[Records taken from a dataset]
·····

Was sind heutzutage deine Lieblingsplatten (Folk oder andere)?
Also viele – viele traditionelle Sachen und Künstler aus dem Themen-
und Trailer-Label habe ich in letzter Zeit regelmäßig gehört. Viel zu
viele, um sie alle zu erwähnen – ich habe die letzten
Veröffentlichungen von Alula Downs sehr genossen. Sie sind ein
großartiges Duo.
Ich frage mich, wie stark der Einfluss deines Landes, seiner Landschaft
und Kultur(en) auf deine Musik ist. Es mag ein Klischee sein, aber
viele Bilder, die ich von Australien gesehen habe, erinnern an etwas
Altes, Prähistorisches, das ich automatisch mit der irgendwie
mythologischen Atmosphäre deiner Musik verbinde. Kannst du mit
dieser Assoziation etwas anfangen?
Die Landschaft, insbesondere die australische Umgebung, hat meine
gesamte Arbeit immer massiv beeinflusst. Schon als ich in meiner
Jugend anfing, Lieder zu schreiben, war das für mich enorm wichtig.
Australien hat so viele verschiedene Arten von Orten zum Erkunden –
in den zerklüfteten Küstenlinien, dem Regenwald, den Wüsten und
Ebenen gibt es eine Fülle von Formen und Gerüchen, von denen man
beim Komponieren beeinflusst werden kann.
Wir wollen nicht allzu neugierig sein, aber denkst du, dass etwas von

·····

> **What this task involves**: Please report, copied in full, every line above that contains the word "etwas". Uppercase and lowercase count as different.

> **Result for this task**:
viele Bilder, die ich von Australien gesehen habe, erinnern an etwas
dieser Assoziation etwas anfangen?
Wir wollen nicht allzu neugierig sein, aber denkst du, dass etwas von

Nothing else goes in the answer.